While no one would expect to find good news in a federal agency’s annual financial report, the FEHBlog found good news in OPM’s fiscal year 2017 financial report which was posted today.  The report (p. 104) customarily includes recommendations from acting OPM’s Inspector General. One of the Inspector General’s standard recommendations during this decade has been to recommend that OPM advocate for carving out prescription drug benefit plan contracting from the health plans to OPM similar to TRICARE.  In a day when the government generally has been advocating coordination of care, the FEHBlog has found this idea to be counterproductive to say the least.  

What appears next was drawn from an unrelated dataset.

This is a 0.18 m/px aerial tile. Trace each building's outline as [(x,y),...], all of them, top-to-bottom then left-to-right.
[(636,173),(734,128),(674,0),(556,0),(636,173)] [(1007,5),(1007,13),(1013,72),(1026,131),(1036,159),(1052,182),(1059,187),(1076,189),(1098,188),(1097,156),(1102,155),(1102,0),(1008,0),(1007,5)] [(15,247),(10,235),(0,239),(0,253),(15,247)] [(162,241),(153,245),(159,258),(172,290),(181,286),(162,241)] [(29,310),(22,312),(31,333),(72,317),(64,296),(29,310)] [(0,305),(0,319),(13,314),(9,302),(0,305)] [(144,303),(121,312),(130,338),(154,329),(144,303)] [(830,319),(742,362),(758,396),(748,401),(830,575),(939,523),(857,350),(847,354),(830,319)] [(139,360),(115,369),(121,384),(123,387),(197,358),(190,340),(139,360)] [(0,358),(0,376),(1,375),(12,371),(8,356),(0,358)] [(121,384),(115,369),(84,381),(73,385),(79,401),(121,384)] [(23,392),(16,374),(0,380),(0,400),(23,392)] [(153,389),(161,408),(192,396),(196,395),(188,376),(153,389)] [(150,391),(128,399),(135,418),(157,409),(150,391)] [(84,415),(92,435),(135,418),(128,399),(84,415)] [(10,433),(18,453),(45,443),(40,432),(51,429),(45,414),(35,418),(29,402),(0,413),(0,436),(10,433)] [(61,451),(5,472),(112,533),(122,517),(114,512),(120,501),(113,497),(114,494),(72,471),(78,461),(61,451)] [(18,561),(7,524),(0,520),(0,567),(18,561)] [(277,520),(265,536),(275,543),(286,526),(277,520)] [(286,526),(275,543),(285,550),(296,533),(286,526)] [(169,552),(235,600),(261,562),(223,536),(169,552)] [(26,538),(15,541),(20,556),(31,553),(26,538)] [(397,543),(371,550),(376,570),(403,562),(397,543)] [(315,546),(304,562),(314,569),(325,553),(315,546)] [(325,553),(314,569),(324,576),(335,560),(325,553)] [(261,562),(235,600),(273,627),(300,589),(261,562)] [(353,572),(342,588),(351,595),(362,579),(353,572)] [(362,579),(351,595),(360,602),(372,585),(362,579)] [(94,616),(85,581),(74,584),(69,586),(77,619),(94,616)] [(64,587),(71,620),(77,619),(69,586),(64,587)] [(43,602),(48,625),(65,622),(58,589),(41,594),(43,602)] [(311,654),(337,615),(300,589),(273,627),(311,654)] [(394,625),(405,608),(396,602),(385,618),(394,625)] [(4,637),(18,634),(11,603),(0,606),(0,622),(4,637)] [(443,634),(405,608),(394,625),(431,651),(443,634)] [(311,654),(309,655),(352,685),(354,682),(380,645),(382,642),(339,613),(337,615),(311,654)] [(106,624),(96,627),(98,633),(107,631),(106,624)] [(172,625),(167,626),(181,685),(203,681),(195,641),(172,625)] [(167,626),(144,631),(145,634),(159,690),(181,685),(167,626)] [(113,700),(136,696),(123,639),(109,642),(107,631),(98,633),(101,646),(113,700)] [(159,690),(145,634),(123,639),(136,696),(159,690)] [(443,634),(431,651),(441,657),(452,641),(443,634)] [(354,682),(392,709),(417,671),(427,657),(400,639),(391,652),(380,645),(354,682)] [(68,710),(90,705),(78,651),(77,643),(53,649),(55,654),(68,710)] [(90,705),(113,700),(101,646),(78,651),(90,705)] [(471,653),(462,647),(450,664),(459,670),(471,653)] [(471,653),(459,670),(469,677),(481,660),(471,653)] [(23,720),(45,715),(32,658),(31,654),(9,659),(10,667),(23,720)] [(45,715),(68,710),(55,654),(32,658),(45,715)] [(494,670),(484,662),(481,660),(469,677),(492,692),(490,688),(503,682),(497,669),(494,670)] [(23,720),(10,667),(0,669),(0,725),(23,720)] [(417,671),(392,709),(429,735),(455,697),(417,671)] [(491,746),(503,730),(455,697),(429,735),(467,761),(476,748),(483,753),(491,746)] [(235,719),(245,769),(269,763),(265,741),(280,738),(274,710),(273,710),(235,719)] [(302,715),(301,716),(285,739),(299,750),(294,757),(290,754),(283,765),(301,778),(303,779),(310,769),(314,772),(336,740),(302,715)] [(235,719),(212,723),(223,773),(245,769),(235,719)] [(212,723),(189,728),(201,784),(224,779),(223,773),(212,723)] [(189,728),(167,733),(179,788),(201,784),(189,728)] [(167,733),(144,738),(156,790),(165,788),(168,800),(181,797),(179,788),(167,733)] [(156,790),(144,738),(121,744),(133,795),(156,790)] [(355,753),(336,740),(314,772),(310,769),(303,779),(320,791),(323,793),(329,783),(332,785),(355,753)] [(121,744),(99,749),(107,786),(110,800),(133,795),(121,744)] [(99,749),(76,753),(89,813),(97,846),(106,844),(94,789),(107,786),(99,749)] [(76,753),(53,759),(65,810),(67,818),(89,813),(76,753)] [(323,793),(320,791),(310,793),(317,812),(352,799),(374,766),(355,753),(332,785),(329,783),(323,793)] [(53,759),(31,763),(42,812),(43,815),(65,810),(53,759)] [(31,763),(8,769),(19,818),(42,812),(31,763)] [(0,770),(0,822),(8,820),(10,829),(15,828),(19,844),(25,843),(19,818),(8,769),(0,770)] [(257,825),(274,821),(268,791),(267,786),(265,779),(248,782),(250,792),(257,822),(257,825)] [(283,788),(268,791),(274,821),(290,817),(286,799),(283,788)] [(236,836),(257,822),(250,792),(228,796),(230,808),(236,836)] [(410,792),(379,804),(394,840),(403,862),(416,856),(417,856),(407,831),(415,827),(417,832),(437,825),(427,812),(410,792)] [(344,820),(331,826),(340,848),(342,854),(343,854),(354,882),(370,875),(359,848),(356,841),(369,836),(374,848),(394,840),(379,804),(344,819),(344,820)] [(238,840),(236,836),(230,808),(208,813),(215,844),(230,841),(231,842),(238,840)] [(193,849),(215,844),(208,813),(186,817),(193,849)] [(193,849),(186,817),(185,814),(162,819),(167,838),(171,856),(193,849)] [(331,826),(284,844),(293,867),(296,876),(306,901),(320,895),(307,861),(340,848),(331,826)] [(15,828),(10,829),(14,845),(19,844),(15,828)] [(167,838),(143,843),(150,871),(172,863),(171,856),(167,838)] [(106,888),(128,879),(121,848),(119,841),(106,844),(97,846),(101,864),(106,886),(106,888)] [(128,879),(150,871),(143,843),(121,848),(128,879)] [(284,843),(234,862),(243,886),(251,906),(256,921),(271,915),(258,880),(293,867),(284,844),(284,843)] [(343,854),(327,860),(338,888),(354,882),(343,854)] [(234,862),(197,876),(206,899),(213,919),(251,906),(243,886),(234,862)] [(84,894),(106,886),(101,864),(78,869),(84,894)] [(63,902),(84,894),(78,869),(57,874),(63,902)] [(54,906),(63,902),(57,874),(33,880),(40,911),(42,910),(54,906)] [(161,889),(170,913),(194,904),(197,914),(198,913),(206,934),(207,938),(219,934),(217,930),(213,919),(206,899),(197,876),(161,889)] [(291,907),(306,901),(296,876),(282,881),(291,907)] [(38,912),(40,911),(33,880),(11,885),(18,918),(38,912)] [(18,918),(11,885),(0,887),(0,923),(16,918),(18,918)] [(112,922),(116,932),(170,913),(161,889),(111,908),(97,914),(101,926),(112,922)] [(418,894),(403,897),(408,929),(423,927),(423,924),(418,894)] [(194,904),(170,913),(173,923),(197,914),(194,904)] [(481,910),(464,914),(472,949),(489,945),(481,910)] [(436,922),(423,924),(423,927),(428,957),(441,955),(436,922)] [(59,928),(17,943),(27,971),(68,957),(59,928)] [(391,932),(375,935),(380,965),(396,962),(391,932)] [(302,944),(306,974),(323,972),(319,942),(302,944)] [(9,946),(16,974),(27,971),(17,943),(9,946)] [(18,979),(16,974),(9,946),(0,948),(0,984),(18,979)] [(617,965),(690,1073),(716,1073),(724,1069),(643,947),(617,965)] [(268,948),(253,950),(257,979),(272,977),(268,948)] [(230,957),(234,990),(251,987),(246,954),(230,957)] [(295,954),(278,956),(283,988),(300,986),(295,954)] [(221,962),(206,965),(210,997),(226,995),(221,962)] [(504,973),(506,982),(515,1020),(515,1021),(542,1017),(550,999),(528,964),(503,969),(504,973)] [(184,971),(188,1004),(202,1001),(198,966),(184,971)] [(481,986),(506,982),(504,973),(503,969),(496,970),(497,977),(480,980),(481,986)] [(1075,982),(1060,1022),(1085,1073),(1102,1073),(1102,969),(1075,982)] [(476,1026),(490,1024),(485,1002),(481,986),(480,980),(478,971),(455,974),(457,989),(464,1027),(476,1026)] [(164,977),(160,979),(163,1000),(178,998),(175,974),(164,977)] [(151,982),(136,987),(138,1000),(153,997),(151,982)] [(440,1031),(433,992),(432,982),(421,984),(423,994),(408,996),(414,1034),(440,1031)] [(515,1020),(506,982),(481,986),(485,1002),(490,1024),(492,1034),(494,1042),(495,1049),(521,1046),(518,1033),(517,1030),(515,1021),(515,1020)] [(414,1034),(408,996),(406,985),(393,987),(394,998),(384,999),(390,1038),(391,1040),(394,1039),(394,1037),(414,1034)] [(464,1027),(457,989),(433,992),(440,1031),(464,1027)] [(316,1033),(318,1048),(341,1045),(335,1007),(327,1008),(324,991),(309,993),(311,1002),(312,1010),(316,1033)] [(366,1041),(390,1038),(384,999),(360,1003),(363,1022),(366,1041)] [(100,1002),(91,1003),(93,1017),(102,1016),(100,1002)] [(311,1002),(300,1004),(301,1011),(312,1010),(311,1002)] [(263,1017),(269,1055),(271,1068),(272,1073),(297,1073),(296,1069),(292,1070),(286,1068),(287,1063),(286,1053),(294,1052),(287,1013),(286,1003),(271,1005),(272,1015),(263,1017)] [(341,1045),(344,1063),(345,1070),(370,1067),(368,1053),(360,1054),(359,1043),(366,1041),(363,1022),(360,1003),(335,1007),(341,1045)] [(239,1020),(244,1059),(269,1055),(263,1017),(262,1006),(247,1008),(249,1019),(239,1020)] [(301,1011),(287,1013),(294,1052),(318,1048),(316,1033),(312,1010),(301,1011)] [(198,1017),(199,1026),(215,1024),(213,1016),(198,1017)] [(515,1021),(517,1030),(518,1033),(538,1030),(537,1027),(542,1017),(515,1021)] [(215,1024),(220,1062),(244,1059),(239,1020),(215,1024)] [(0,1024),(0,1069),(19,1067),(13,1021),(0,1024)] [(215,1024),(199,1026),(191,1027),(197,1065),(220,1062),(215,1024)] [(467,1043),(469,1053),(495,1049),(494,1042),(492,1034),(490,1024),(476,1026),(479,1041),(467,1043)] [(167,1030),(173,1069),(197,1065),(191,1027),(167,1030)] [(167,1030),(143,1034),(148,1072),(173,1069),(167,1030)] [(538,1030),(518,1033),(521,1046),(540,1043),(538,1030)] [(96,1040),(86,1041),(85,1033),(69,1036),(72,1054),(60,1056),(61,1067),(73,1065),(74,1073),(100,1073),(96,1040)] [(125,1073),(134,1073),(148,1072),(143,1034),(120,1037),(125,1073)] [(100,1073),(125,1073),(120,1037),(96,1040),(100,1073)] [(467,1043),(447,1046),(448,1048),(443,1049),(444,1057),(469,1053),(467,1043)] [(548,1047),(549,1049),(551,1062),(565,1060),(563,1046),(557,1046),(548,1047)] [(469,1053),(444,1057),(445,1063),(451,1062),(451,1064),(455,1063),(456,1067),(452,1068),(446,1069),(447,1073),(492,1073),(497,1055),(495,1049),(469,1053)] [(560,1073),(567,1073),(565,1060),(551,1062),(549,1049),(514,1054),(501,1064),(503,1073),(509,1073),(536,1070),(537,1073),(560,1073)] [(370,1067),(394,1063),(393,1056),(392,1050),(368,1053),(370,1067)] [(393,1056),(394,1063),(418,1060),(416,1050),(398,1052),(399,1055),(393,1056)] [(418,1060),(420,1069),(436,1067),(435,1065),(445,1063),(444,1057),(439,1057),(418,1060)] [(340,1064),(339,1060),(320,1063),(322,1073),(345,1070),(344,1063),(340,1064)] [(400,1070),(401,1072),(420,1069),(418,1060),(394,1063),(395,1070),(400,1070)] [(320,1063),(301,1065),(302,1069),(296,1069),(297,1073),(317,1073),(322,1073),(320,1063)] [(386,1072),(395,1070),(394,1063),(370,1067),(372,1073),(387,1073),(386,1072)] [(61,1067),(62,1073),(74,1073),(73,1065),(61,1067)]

In today’s financial report, OPM’s Chief Financial Officer Dennis Coleman (p. 129) responded to this recommendation as follows:

OPM does not concur with OIG’s suggestion that OPM continue to pursue efforts towards a prescription carve-out program. The FEHB Program is a market-based program that provides  complete health benefits within each FEHB plan. The FEHB Program is not a self-funded plan and its statutory framework does not contemplate it to be the direct payer of benefits. Each FEHB Program plan offers comprehensive medical services including services provided by physicians and other health care professionals, hospital services, surgical services, prescription medications, medical supplies and devices, and mental health services. FEHB Program plans compete to offer all of these benefits in a high quality manner at the most competitive price possible.

Carving out pharmacy benefits or any of the other services normally covered under an FEHB Program contract and administering the benefit as a separate contract or program could undermine the fundamental market-based nature of the FEHB Program. It would be disruptive and could lead to a reduction in plan participation and limit the ability of FEHB carriers to focus on comprehensively improving the health of the population. There would likely be less effective coordination of medical and pharmacy claims, and potentially less effective, one-size-fits-all pharmacy utilization and disease management programs. OPM is now assessing carrier performance on the basis of clinical quality measures that require tight coordination between medical and pharmacy benefits. A carved out pharmacy benefit is not consistent with or  supportive of plan performance assessment, and may impair achievement of OPM’s long term population health goals. As an example, carriers being held accountable for controlling diabetes and hypertension in the population they serve cannot do so readily if they do not have control over pharmacy benefit design and real time access to adherence data.

Regarding controlling the cost of prescription drugs, OPM works with carriers to better manage pharmacy networks, focus on drug utilization techniques, coordinate coverage of specialty drugs between the medical and pharmacy benefit, optimize the prescription drug benefit via formulary design and implement effective cost comparison tools for members and prospective enrollees.

Bravo. The FEHBlog could not made this point better himself.